That's somewhat true, but much of the unpredictability could be removed if compilers provided annotations saying "I expect this loop to be vectorized" where the compiler would be forced to report an error if it didn't manage to do it.



Such annotations exist in all major C/C++/Fortran compilers, although not all will error if it goes poorly. Although most of the ones with an HPC focus have some output where they will tell you how they optimized your loop for you.


> although not all will error if it goes poorly

So... these annotations don't actually exist? ;)

The whole point of such a feature is that the compiler will fail if it can't do what you want.
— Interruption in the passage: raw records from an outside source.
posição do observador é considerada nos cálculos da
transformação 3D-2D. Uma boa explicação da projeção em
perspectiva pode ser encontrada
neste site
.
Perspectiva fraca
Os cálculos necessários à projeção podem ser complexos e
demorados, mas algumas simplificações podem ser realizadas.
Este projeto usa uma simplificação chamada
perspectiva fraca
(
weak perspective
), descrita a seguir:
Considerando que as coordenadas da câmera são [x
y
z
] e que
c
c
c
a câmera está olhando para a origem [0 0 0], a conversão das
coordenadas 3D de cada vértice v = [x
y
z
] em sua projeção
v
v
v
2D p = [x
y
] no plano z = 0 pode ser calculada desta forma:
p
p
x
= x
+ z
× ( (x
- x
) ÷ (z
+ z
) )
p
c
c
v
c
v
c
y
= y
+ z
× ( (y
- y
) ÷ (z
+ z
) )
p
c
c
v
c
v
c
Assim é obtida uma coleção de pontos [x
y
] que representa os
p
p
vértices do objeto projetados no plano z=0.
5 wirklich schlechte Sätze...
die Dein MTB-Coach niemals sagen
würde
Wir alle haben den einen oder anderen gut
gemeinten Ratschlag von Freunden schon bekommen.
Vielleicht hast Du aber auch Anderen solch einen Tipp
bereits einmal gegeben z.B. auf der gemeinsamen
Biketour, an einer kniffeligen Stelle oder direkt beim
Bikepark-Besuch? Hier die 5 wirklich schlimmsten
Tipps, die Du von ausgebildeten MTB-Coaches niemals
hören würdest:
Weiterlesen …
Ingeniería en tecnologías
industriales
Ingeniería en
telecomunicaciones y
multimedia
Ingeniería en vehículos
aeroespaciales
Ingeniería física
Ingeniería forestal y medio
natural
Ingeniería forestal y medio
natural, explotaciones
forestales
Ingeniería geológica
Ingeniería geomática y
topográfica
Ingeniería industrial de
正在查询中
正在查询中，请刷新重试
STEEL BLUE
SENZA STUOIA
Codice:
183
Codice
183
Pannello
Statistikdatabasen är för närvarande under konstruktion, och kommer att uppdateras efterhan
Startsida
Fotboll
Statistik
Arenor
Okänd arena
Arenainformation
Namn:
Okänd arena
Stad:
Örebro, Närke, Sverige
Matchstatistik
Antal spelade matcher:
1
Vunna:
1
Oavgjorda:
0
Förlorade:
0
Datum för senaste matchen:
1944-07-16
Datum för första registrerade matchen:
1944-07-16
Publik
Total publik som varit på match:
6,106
Well, it will not error out, but if you say

   #pragma clang loop vectorize(enable)
and the loop is then not vectorized you will get a warning like

   warning: loop not vectorized: failed explicitly specified loop vectorization


And then what do you do when you upgrade compilers and the build starts failing?

This isn’t a hypothetical, it happens in real life. Your only option at that point is roll back compilers and hope someone cares about the regression enough to fix it.

The point is the better model is to build the semantics into the language rather than relying on the whims of implementation.

Of course the semantic guarantees will likely be somewhat weak because of differences in ISAs, memory hierarchies, etc.


As fallback, I have unit-tests with a check on both correctness and the instruction count (and # of memory allocations in hot loops). Whereas the cpu cycle-count varies between runs, the instruction count does not.

Linux has good support for performance counters, Windows requires a bit of work.

So in this case, the compiler update would show a regression in the test suite, which needs to be addressed as part of the compiler upgrade.

Of course, having this in the compiler would remove the need for unit tests.